VII. Analyst’s Conclusion: Key Questions for the Case

  • A key evidentiary question will be one of operational correspondence: Can Plaintiff demonstrate that Defendant's "continuous batching" in TGI performs the specific steps recited in Claim 10, particularly the act of scheduling a new request responsive to determining that the execution engine has memory available? The case will likely require a deep technical dive into the source code and operational logic of TGI.
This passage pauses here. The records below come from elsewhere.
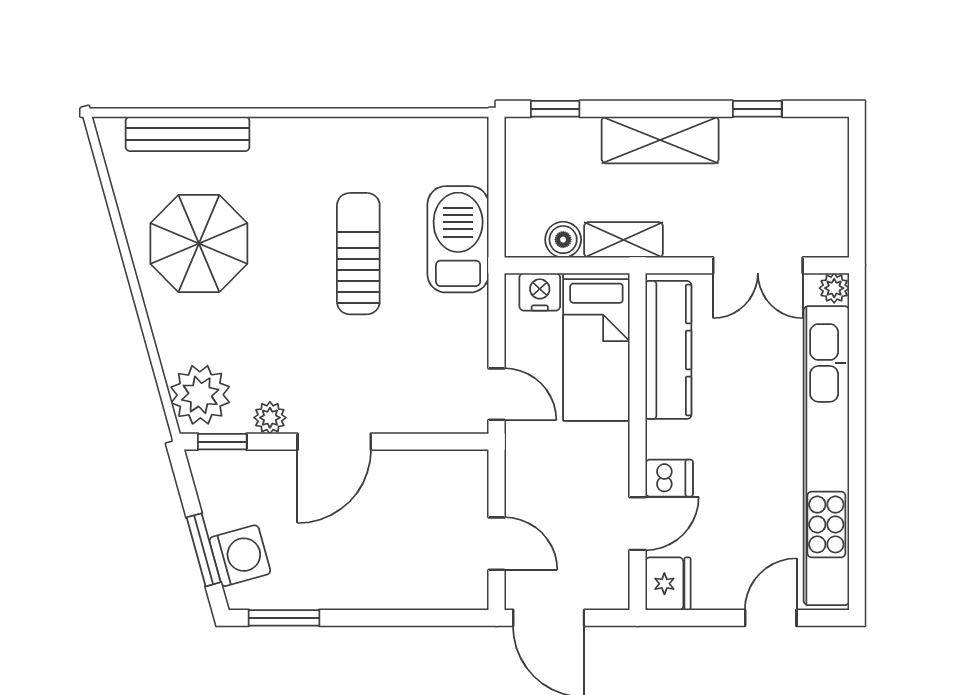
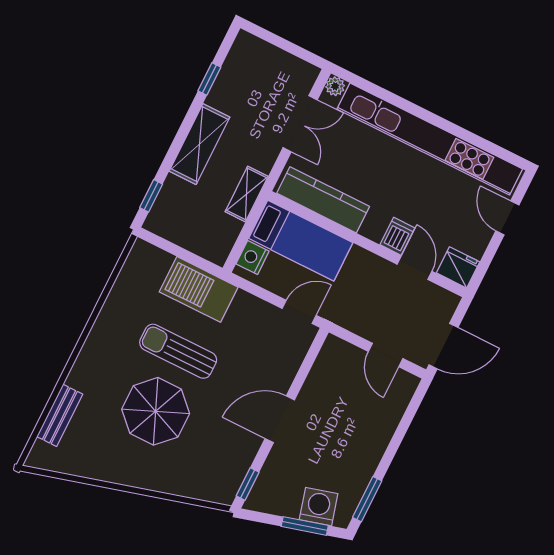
bench: (187, 134) -> (60, 415), width x0.73
boiler: (563, 240) -> (229, 229), removed
parasol: (199, 244) -> (156, 411), moved
plant: (200, 395) -> (214, 483), removed
plant: (270, 418) -> (247, 450), removed
door: (334, 442) -> (280, 419), swing flipped
door: (497, 544) -> (386, 355), swing flipped

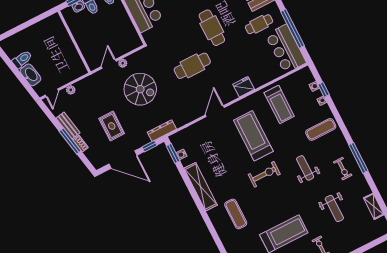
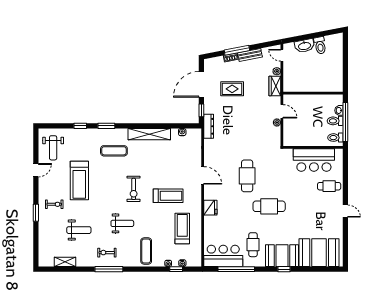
wardrobe: (87, 84) -> (275, 86), added
spiral stairs: (140, 89) -> (250, 126), removed
treadmill: (279, 105) -> (182, 228), turned 90
treadmill: (253, 136) -> (168, 196), width x0.73, depth x0.73
window: (173, 153) -> (106, 126), moved
weight bench: (334, 208) -> (79, 230), turned 180

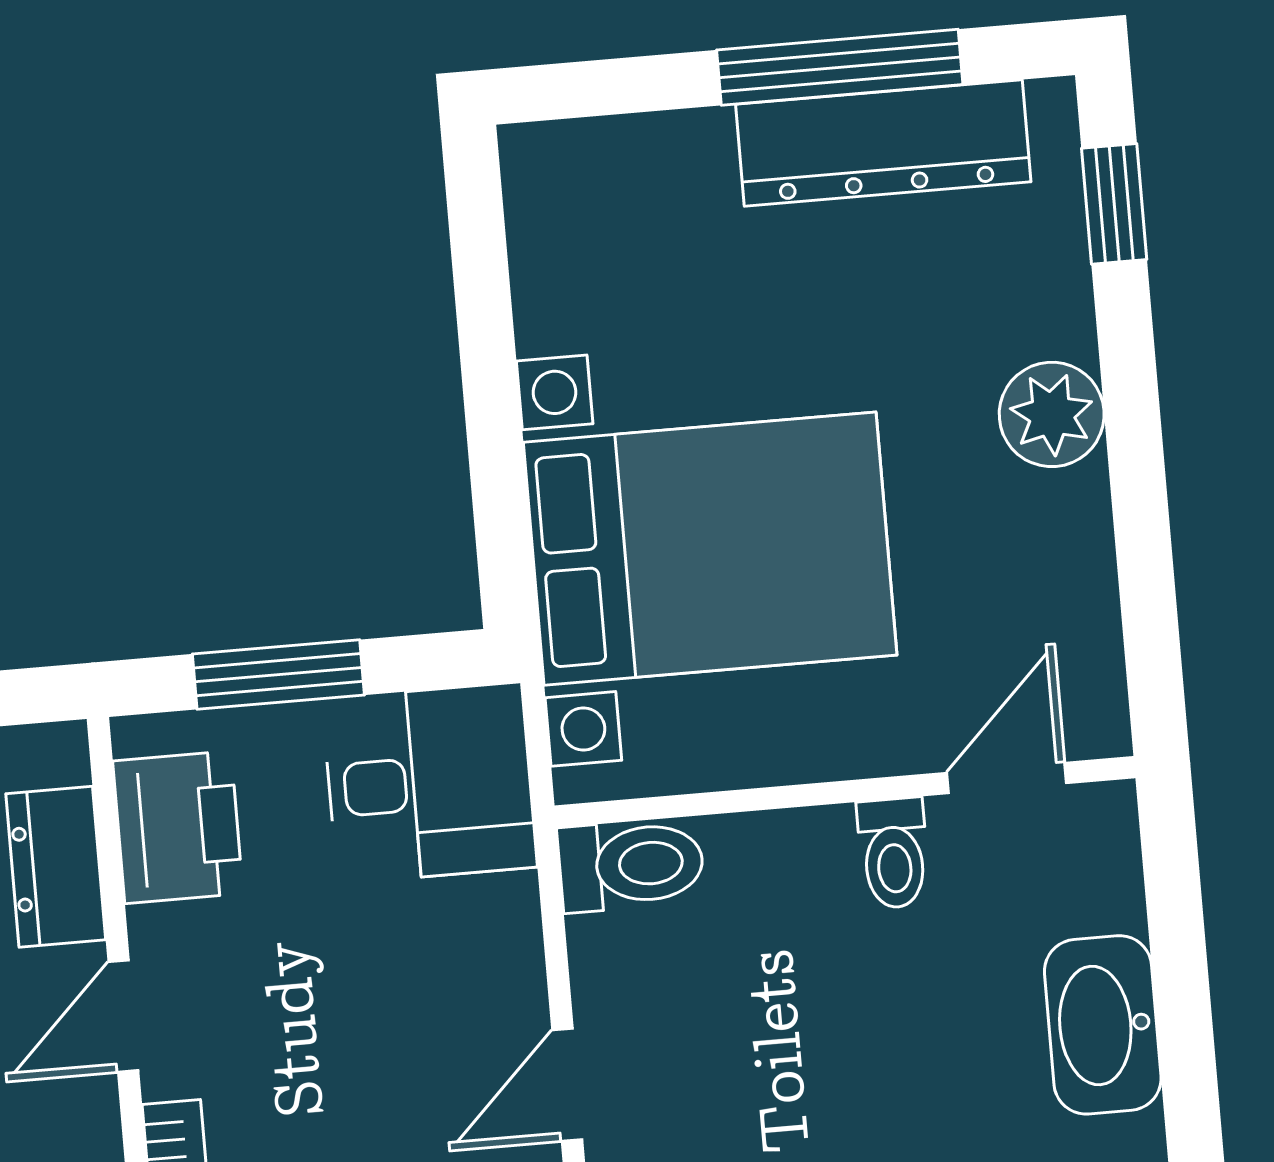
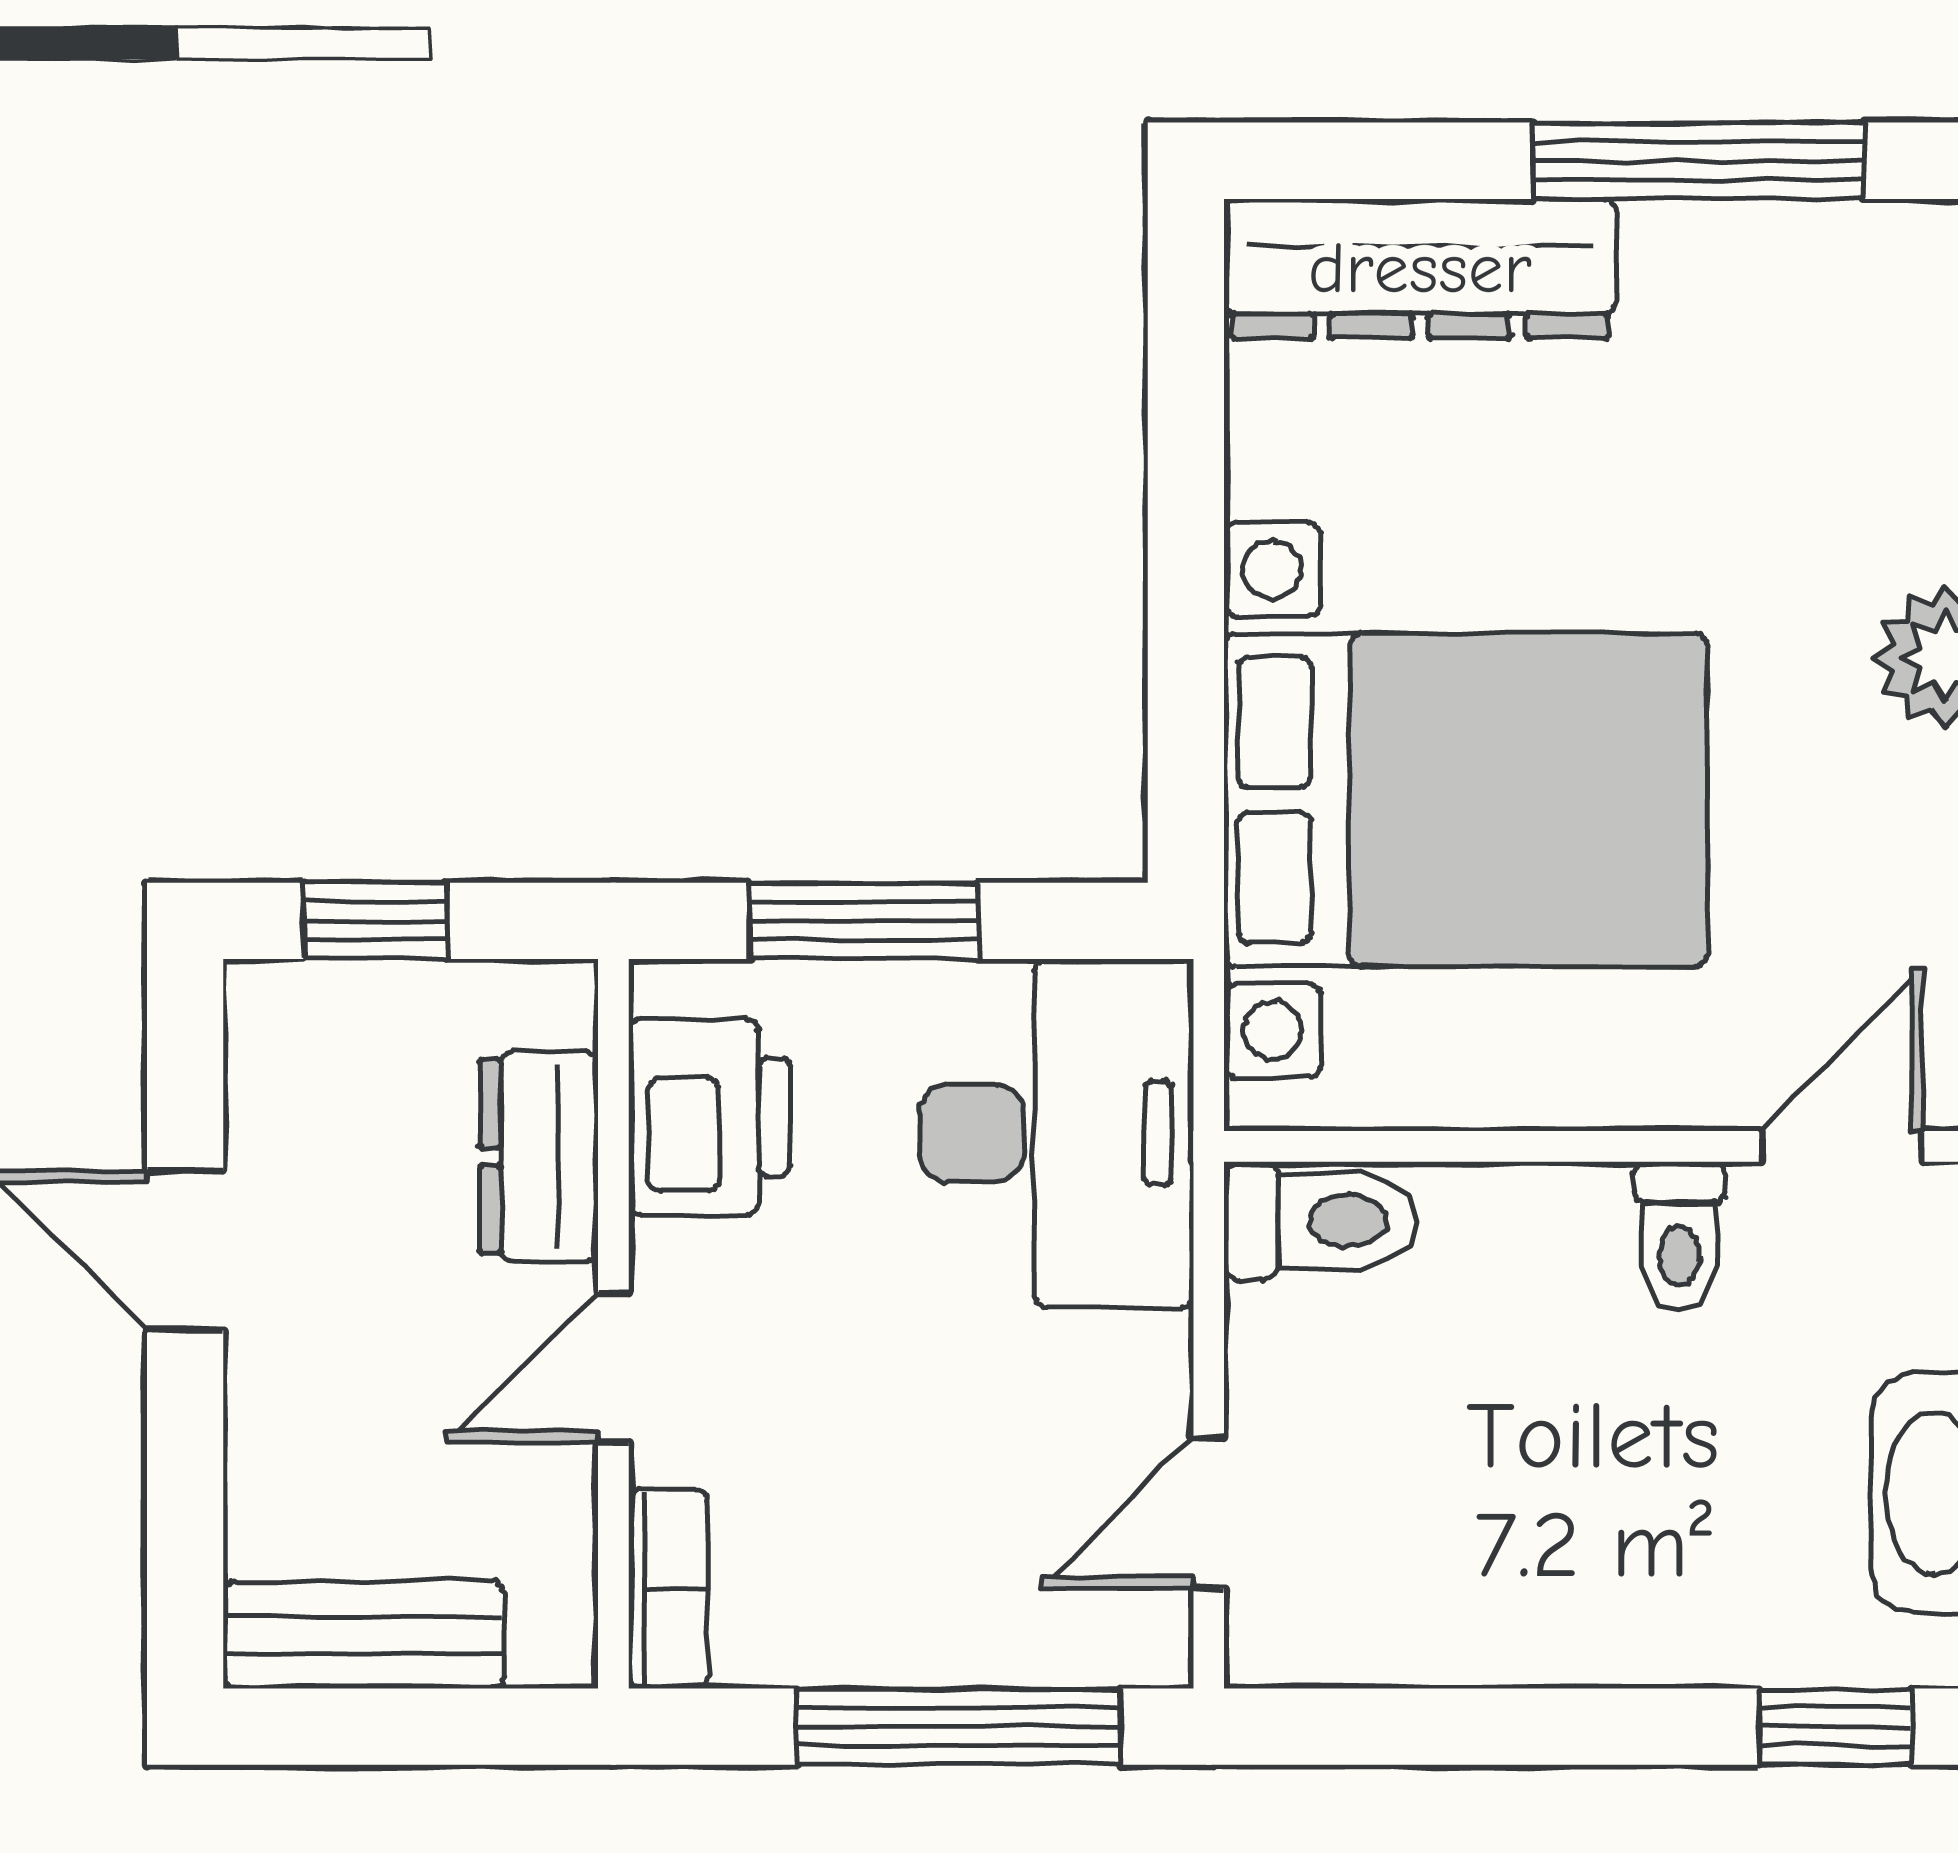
dresser: (883, 143) -> (1420, 269), moved
desk: (429, 783) -> (1057, 1133), width x1.37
  • A central dispute will be one of knowledge and copying: The willfulness claim hinges on Plaintiff's ability to prove its allegation that Defendant "copied the technology described in the Orca paper." This transforms the case from a standard infringement dispute into one with allegations of deliberate misconduct, raising the stakes for damages.
  • The outcome may also turn on a question of claim construction: How the court construes the term "scheduling... a second batch" will be critical. A narrow, structural definition could create a path for non-infringement, whereas a broader, functional definition that covers any modification of an in-flight batch would likely favor the Plaintiff.